VOD film review: Mothering Sunday
Review Overview
Drama/Structure
5Direction/Performances
7Awkward wandering
6Matthew Turner | On 27, Dec 2021
Director: Eva Husson
Cast: Odessa Young, Josh O’Connor, Sope Dirisu, Colin Firth, Olivia Colman, Glenda Jackson, Emma D’Arcy, Patsy Ferran
Certificate: 15
Directed by French filmmaker Eva Husson (Bang Gang) and scripted by Alice Birch (Lady Macbeth, Succession), this sensual, evocative period drama is adapted from the 2016 novel by Graham Swift. As such, it’s beautifully shot, superbly acted and racier than its Downton Abbey-style surface trimmings might lead you to expect, but it’s also marred by structural issues that render the story frustratingly uneven.
Primarily the story of a love affair, the film begins in rural 1924 England, where the majority of neighbouring families have all lost their sons in the war. The exception is Paul Sheringham (Josh O’Connor), who’s engaged to marry his late brother’s fiancée Emma Hobday (Emma D’Arcy), but is secretly having an affair with 22 year old housemaid Jane Fairchild (Odessa Young), who works for neighbouring couple the Nivens (Colin Firth and Olivia Colman).
Over the course of Mother’s Day, various families gather at the Nivens’ estate, leaving the Sheringham house empty, so Paul invites Jane there for what might be their last sexual encounter before his marriage. The events of the afternoon eventually lead to Jane becoming a writer, as we see in two future time periods, one where she’s happily married to a philosopher (Sope Dirisu) and another where she’s a much older woman (Glenda Jackson) recalling her career.
Young delivers an enigmatic, thoughtful turn as Jane that suggests she’s internalising everything, storing up all her emotions and life experience for her desired future career. Her relationship with O’Connor is nicely observed – there’s never any suggestion that they might run away together, as both understand their situation in terms of social status and taboo.
There’s also strong support from Colin Firth (doing his usual thing, but doing it well) and Olivia Colman, who makes the most of her relatively limited screen time (it’s practically a cameo) to deliver a terrific speech, soaked in wrenching anger and grief, about how being an orphan, like Jane, is a great gift because you have no one to care about and can be free.
Husson’s direction is striking in the 1924 sequences, creating an intensely intimate atmosphere that’s heightened through a large amount of onscreen nudity from both Young and O’Connor. That said, it does backfire slightly, because there’s a (very) lengthy sequence where Jane is wandering around the empty Sheringham house completely naked and it’s impossible not to picture a crew member hovering just off camera with a warm blanket.
The 1924 sequences are further heightened by gorgeous costumes by the one and only Sandy Powell and suspiciously sunny cinematography – it is supposed to be March, after all – from Jamie D Ramsay, which adds considerably to the Downton Abbey-ness of it all.

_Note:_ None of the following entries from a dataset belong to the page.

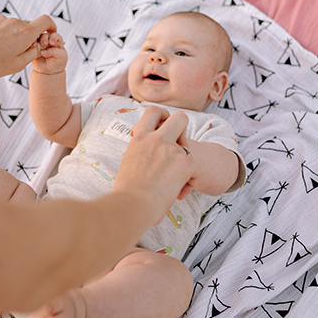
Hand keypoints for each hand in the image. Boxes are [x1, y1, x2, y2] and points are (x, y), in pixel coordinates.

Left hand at [0, 13, 55, 78]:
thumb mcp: (18, 65)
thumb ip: (33, 52)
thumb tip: (40, 43)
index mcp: (25, 33)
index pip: (46, 20)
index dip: (50, 26)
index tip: (48, 33)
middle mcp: (14, 21)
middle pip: (27, 26)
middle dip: (25, 36)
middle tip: (14, 52)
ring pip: (11, 25)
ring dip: (9, 34)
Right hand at [31, 32, 67, 74]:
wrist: (49, 72)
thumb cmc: (57, 63)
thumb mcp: (61, 56)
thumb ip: (54, 51)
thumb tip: (42, 52)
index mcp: (56, 41)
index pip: (55, 35)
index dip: (53, 37)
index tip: (52, 43)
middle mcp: (47, 41)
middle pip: (45, 35)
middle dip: (44, 38)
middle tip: (44, 44)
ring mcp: (39, 45)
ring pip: (37, 38)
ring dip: (36, 40)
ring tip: (36, 45)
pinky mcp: (33, 49)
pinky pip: (30, 45)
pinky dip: (31, 44)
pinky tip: (32, 46)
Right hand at [114, 107, 193, 224]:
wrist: (132, 205)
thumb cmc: (125, 193)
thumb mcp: (127, 165)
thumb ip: (138, 156)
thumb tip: (140, 163)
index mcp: (139, 139)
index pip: (152, 112)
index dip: (160, 116)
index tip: (160, 128)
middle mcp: (155, 139)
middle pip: (178, 117)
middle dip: (180, 125)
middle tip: (177, 140)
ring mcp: (171, 148)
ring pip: (188, 135)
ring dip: (186, 146)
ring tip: (178, 166)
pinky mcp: (185, 162)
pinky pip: (193, 162)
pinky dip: (188, 175)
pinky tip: (179, 188)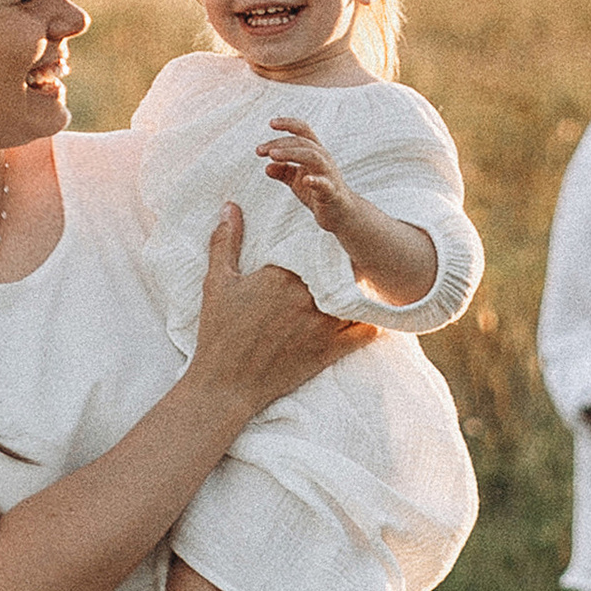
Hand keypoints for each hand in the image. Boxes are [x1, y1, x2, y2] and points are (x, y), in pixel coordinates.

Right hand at [189, 203, 373, 415]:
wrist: (224, 384)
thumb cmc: (218, 333)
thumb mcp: (217, 282)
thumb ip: (226, 240)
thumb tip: (230, 206)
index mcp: (284, 274)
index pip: (318, 248)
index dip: (326, 246)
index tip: (329, 243)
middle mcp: (308, 296)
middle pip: (342, 269)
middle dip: (347, 265)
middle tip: (354, 259)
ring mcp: (322, 325)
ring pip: (357, 297)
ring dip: (361, 291)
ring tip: (365, 285)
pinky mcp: (330, 351)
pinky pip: (365, 332)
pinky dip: (373, 323)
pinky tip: (373, 316)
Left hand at [254, 116, 356, 242]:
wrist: (341, 214)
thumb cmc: (318, 193)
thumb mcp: (297, 181)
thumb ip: (283, 172)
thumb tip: (266, 167)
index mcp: (315, 153)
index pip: (303, 131)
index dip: (288, 124)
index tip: (271, 123)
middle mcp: (324, 159)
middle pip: (303, 142)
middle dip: (280, 144)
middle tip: (260, 150)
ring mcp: (329, 174)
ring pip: (313, 156)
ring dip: (292, 154)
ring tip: (273, 156)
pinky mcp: (331, 192)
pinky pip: (325, 184)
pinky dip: (315, 181)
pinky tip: (305, 180)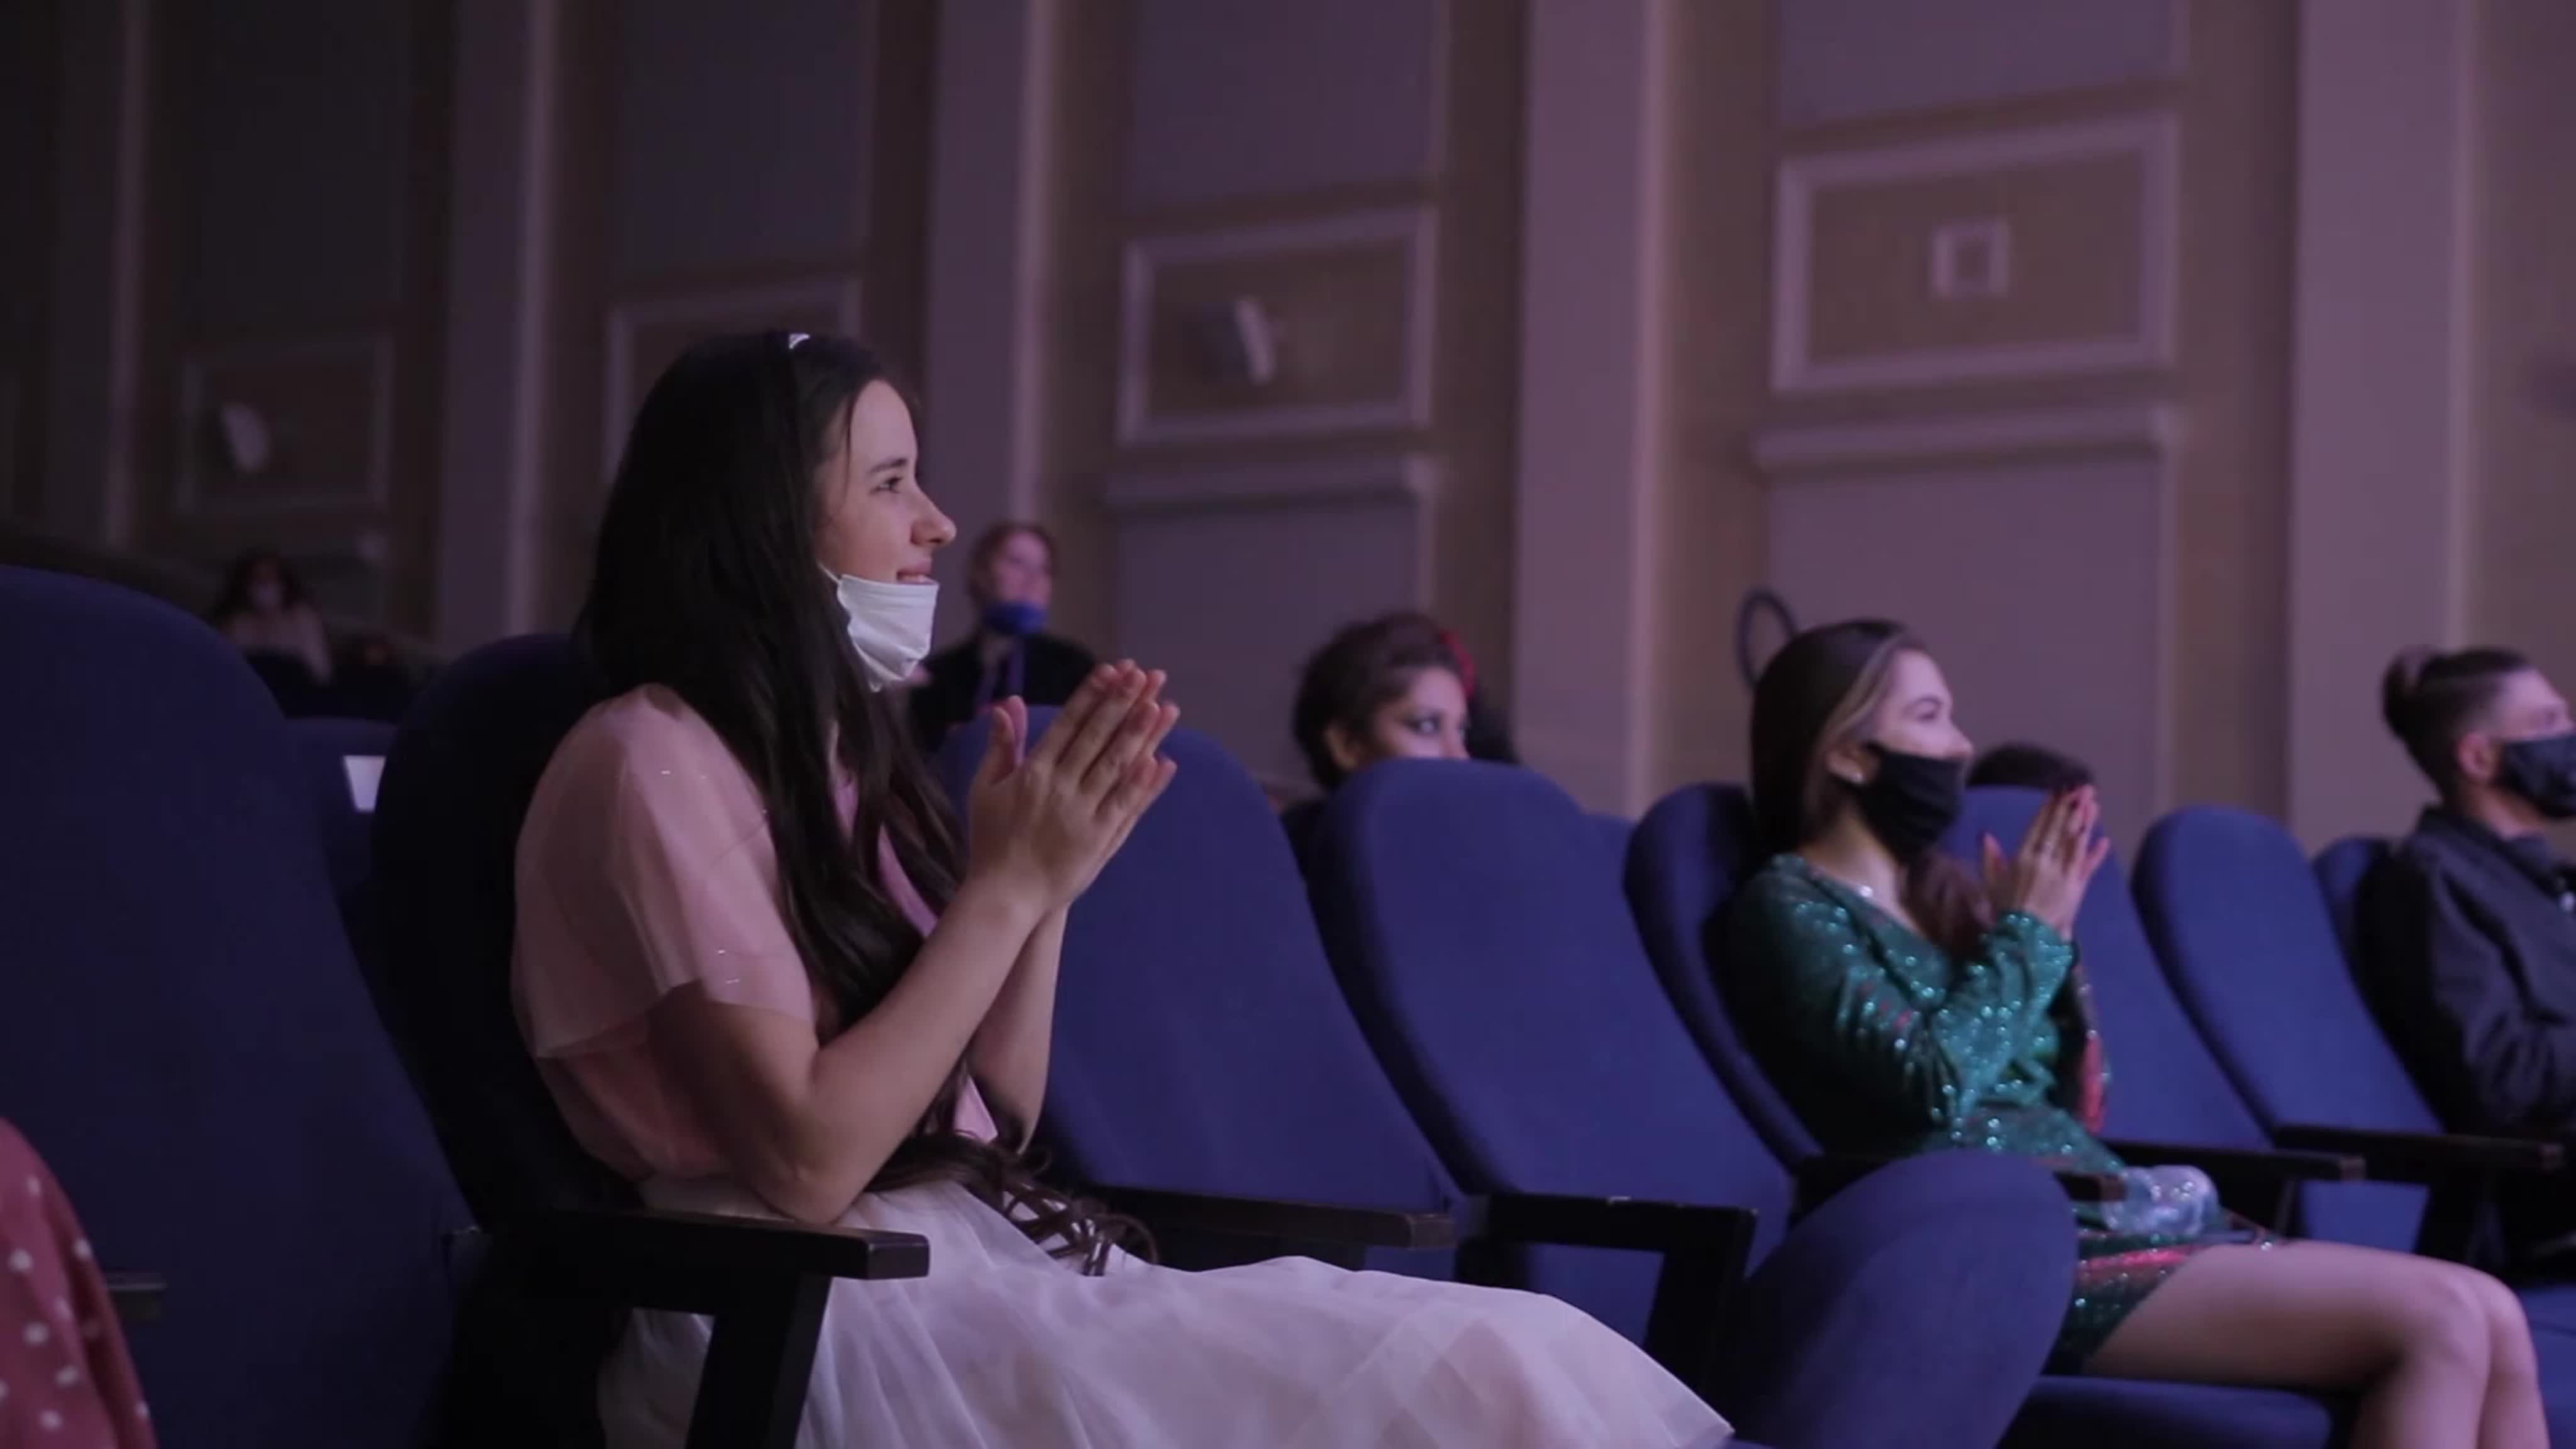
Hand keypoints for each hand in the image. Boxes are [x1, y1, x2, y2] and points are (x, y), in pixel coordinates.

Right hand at [964, 663, 1178, 909]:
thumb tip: (1008, 705)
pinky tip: (1162, 761)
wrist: (1005, 893)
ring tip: (1160, 705)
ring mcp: (1082, 814)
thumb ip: (1001, 746)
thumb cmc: (991, 840)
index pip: (1068, 724)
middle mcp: (1060, 788)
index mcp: (1032, 772)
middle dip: (1121, 703)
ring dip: (1139, 735)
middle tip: (1143, 675)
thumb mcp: (986, 788)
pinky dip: (1143, 783)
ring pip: (1116, 766)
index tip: (1111, 670)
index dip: (1091, 695)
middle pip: (1096, 738)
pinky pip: (1125, 805)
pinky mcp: (1099, 839)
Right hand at [1979, 785, 2110, 937]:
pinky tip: (2103, 839)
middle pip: (2059, 829)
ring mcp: (2063, 874)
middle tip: (2081, 788)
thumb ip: (1990, 858)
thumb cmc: (2006, 909)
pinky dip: (2095, 853)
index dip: (2049, 808)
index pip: (2038, 827)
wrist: (2025, 938)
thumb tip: (1986, 835)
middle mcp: (2045, 862)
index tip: (2058, 791)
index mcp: (2023, 858)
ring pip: (2075, 843)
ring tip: (2092, 803)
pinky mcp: (2076, 887)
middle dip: (2071, 807)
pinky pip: (2086, 866)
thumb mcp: (1991, 883)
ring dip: (2085, 822)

However, the film also has a number of problems. For one thing, the two other time periods add next to nothing to the story, other than confirming that Jane does, indeed, become successful. Worse than that, they don’t even connect very well, so there’s no real sense of how the events of 1924 affect Jane on an emotional level.
On top of that, the film makes a big deal of Jane being a writer, but it completely eschews any narration or voiceover, so we never see or hear anything she actually writes. That seems an odd decision, not least because it denies Jane her interior voice, something that’s obviously a big part of the novel, but isn’t conveyed here.
Ultimately, this is very much a film of two halves. The 1924 sequences are beautifully shot, touchingly romantic and suffused with an atmosphere of strong emotion, but the later sequences fail to make us care about Jane’s subsequent life and career and the end result is frustrating.